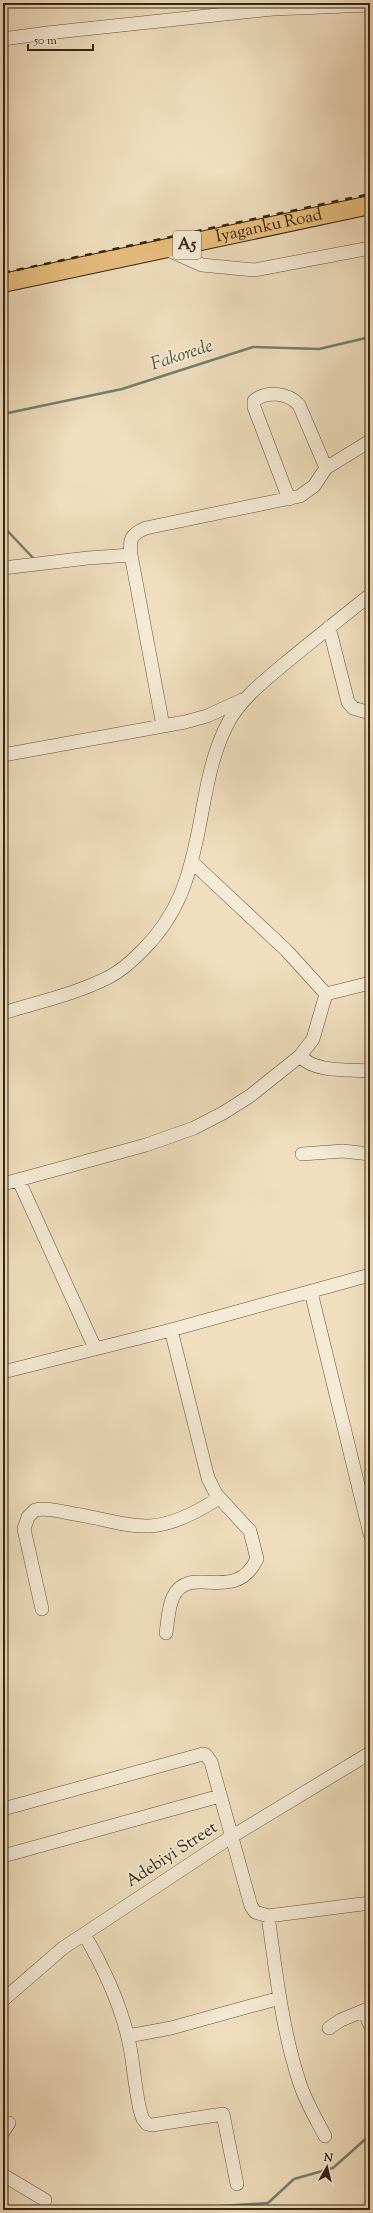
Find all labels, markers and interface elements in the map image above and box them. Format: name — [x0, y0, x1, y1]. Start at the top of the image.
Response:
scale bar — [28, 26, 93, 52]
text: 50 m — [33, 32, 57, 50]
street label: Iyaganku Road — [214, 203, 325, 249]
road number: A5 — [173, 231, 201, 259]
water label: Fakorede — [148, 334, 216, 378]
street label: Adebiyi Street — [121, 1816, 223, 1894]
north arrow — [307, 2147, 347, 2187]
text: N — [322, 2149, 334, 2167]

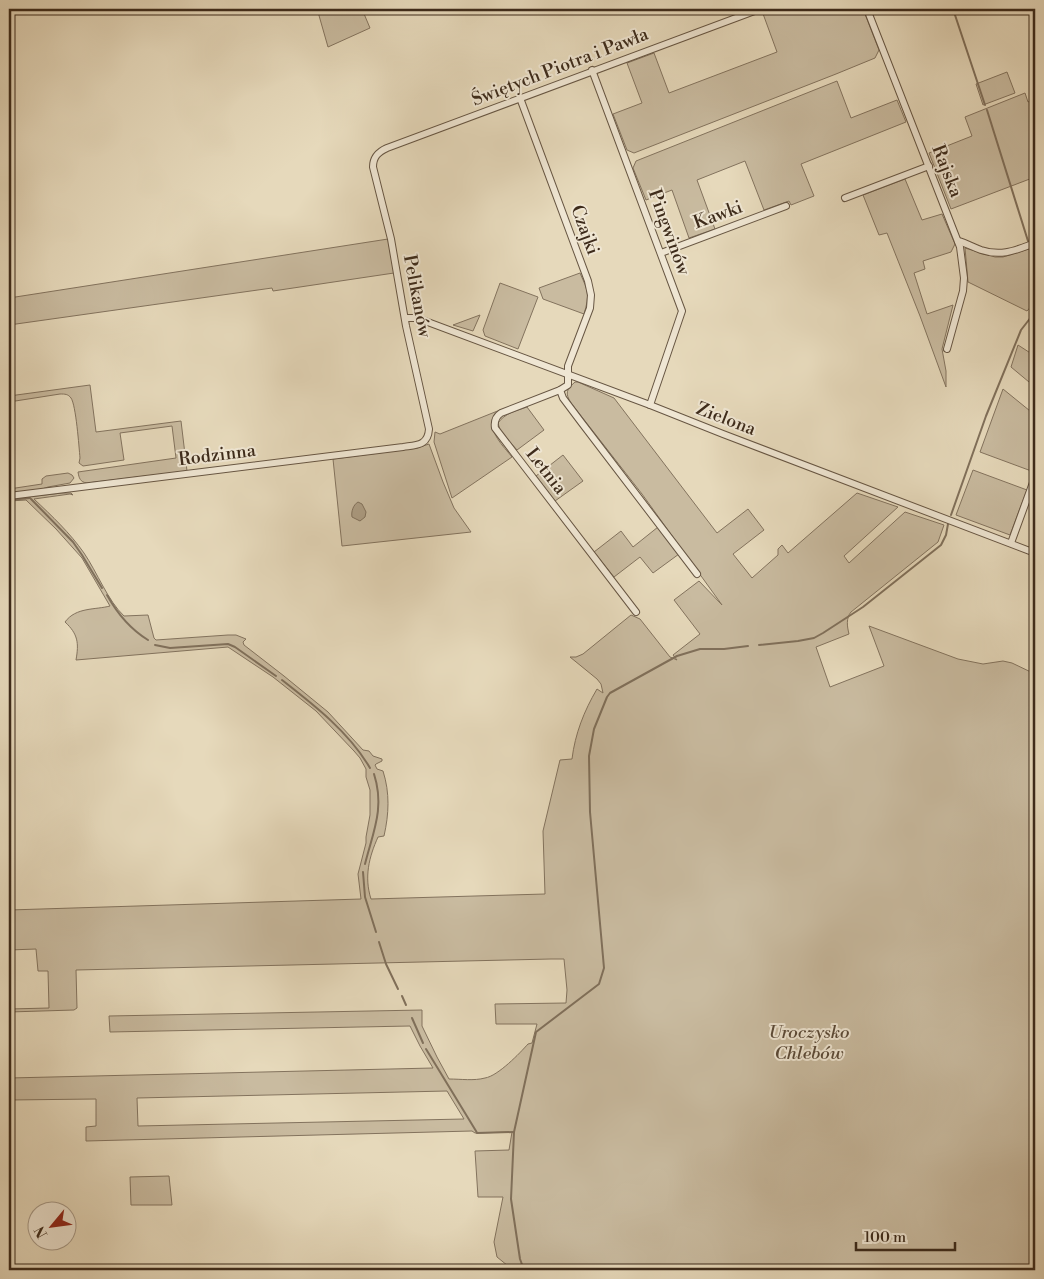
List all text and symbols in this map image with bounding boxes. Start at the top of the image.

++++++++++++++++++++

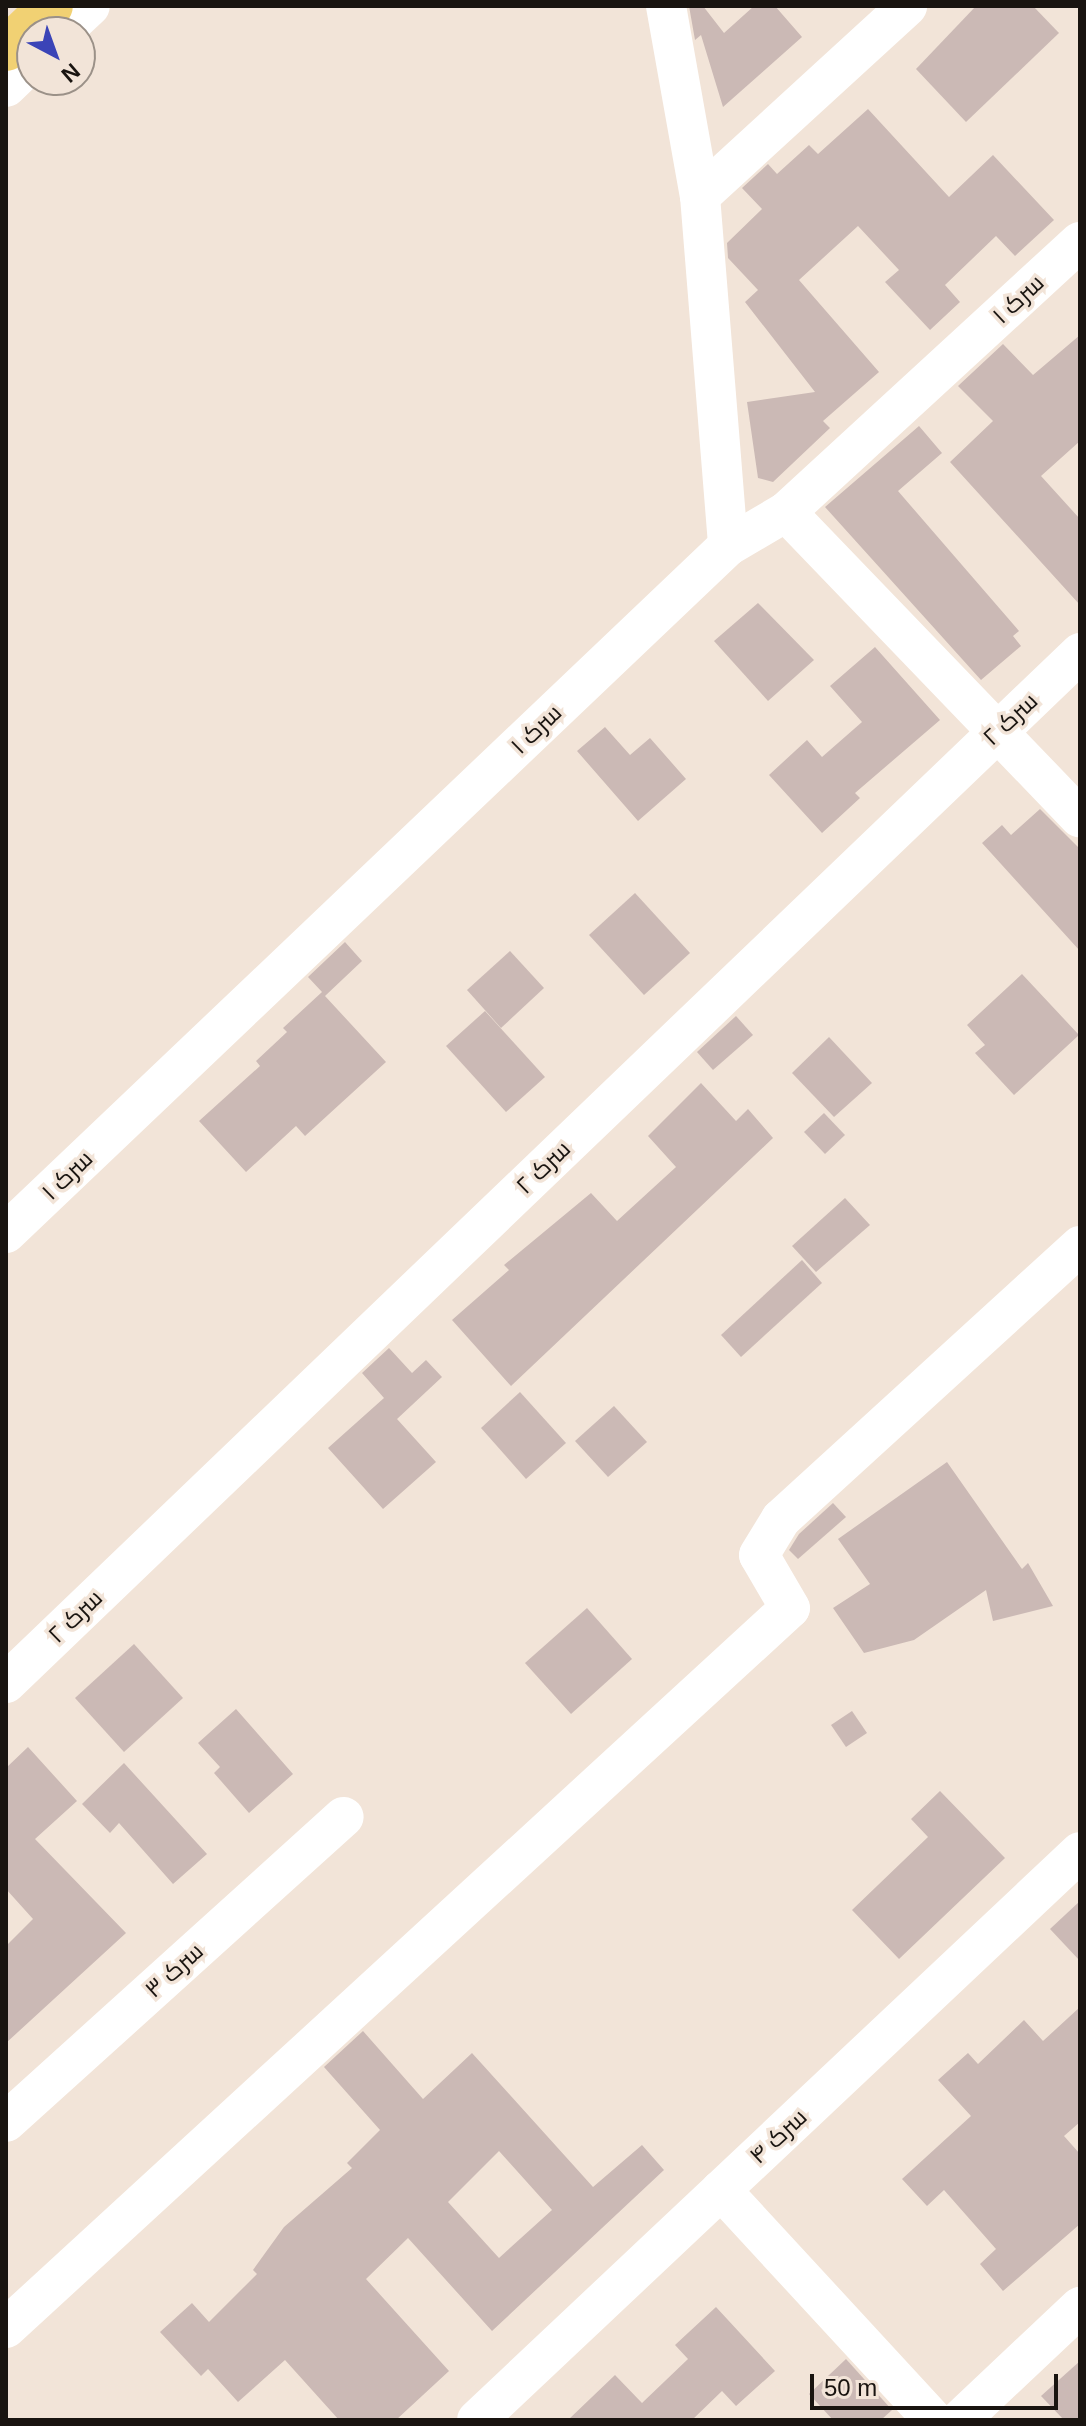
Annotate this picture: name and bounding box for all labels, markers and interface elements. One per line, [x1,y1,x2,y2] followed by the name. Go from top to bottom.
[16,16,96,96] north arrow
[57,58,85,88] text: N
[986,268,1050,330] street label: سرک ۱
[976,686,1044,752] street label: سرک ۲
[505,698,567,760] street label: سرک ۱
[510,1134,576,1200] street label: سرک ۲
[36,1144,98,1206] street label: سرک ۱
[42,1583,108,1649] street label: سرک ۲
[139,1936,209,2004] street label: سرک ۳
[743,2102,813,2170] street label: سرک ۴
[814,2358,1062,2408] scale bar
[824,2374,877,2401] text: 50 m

++++++++++++++++++++

_Work instructions_
Please filter the entries for the word "image" and copy the lines that have it.

_Task solution_
Find all labels, markers and interface elements in the map image above and box them. Format: name — [x0, y0, x1, y1]. Start at the top of the image.
List all text and symbols in this map image with bounding boxes. Start at the top of the image.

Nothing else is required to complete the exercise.